CS-422 Fall 2018 Assignment 2
In this assignment you will use the Weka package and the data provided with the installation. Page limit: 10 pages.
Weka Installation: http://www.cs.waikato.ac.nz/ml/weka/
Assignment
Use 3 data set provided with the package in the data folder: Iris, Vote, Diabetes
1) Data Analysis
1.1 For each data set describe the number and type of attributes (no need to list the type of every attribute, just summarize in a table what attribute types are present and how many attributes of each type)
1.2 For the Iris data set also report
-Number of attributes
-Min/Max values, standard deviation for each attribute
– Discuss briefly the ranges of each of the attribute and explain how that matters for the classifier
-Use the examples that we covered at the end of lecture 3 to discuss the data, variables overlap, what performance we can expect by analyzing and visualizing the data.
2) For each data set use 3 decision tree algorithms: Decision Stump, J48, Random Forest
Note that we are using Decision Stump just to illustrate the steps of the decision tree algorithms, it is a very simple algorithm and unlikely to be used in practice.
– Look at the parameters for each classifier that you can set in Weka. Read in the Weka manual about what they mean. What do you think are the main parameters, based on our discussions in class? Different parameters may be important for different classifiers. Why do you think those parameters are important?
-Describe the class distribution for each dataset. How does it matter for the classifier? -Use 10-fold cross-validation
–Discuss the size of training set and the test set for each iteration of cross-validation. What about the class distribution? What happens in the training/test set created in cross validation? Do we still have the same class distribution as in the full data set for them? Does it matter?
– In the test options tab, choose “more options” and explore the classifier evaluation metric using a cost function. How did you set the cost parameter and why? How does it affect the results and why?
-Describe the classification accuracy (on training and on test set, what is the difference? Does it matter?)
-Discuss the size of the tree, number of leaves.

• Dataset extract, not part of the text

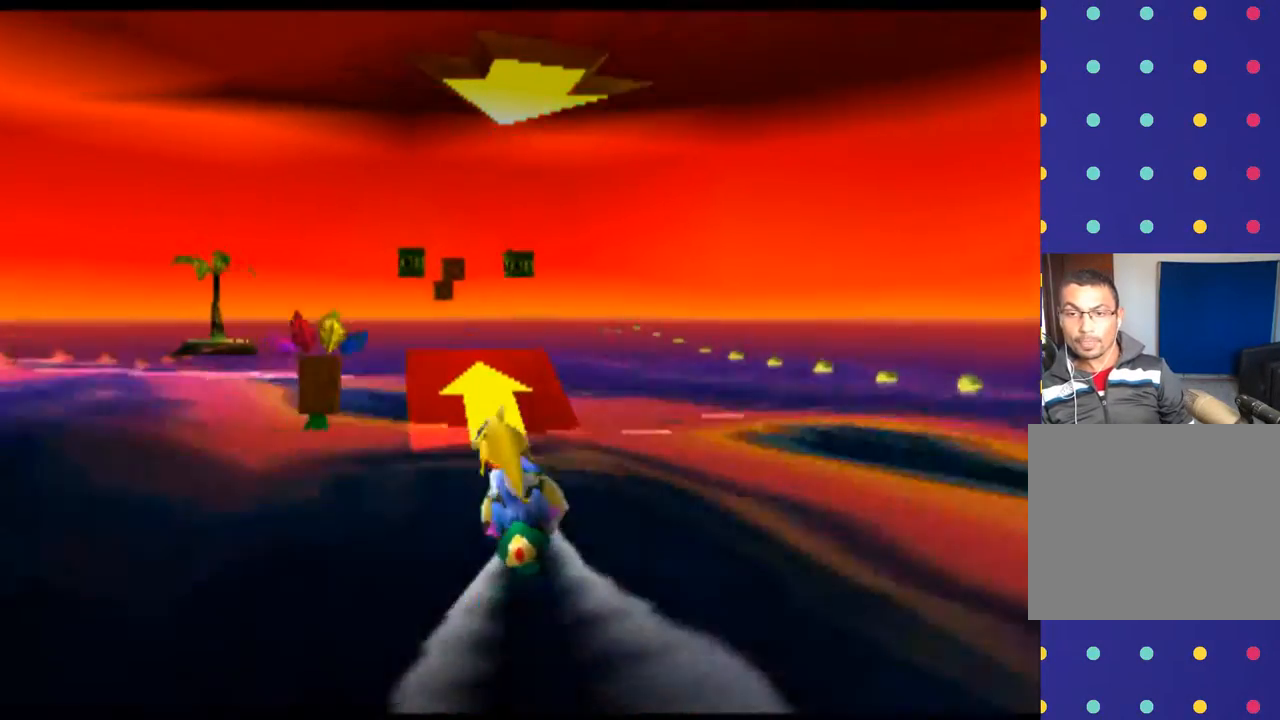
{"buttons": ["CROSS"], "left_stick": "left", "events": [[100, "CROSS", "down"], [400, "left_stick", "left"]]}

-Analyze some of the most important parameters that you identified above (for maximum 3 of those parameters) – Use 2 different values from default for each of those parameters. How does accuracy/size of tree/number of leaves change if you change the parameters? Explain how each change affected the performance and why. Provide a plot or table with the results.
- – For the Random forest classifier analyze the number of trees. Find the parameter that you can use to set the number of trees. Try different number of trees, from a few to a very large number (10, 20, 50, 100, 200, 500, 1000). For each option note the classifier performance and the time it takes to train. Have 2 plots for your report (Plot theperformance vs #trees, time vs #trees). Analyze the results.
- – Set the max depth of trees to 3 different values (small, medium, large). Use 3 different option for the number of trees (10, 100, 500). Analyze the results –do the max depth and the number of trees work together?
- – Use the option to print the classifier (for a small number of trees), can you see anything interesting in the base tree classifiers? (It’s an open ended question, just report what you think)
3) Feature selection
We haven’t discussed this subject in class yet, but you have enough background now to experiment with this approach. The idea is that not all features may be important for building the model. While many classifiers can “figure out” important features during the model training process, it is often helpful to remove unimportant features before training and also before testing. It improves classifier performance and also makes the feature space smaller adding an improvement in efficiency.
-For each data set use 2 ways to select features in Weka: CorrelationAttributeEval and InfoGainAttributeEval. What attributes are selected for each data set. Are the selected attributes what you would expect after the data analysis part? Why? How does the feature selection improve performance?
4) Noise and Missing values
Run the following experiments on one dataset only: Iris. Modify the data set and rerun the classification experiments. The data files are in the Weka installation folder, in the data subfolder. You can manually modify the data files using any editors.
-Introduce some missing values (insert question marks)
— Discuss what happens in terms of accuracy and training time if you add 5%, 10%, 50% of missing values
-Introduce noise (misclassify some of the examples). Do NOT use the noise option in Weka
— Discuss what happens in terms of accuracy and training time if you add 5%, 10%, 50% of noise
examples.
–Change the range of one attribute, make it 1000 times larger than the other features range. How does this affect the classifier’s accuracy?
Describe all modifications in detail, run the three classifiers with the default options, analyze the new results and compare to what you had with the original data files.
In your report focus on:
What do you see
Why is it the case
Is this important
Does it help to understand the problem you are working on
Does it help to understand the results that you get with your approach What did you learn
What do you want others to learn
Analysis and Conclusions are the most important parts of your report Report tips
Do not include screen shots unless they illustrate a point that you discuss in your report. Shorter reports with good summaries and analysis are better than long reports with just listing results without evaluation.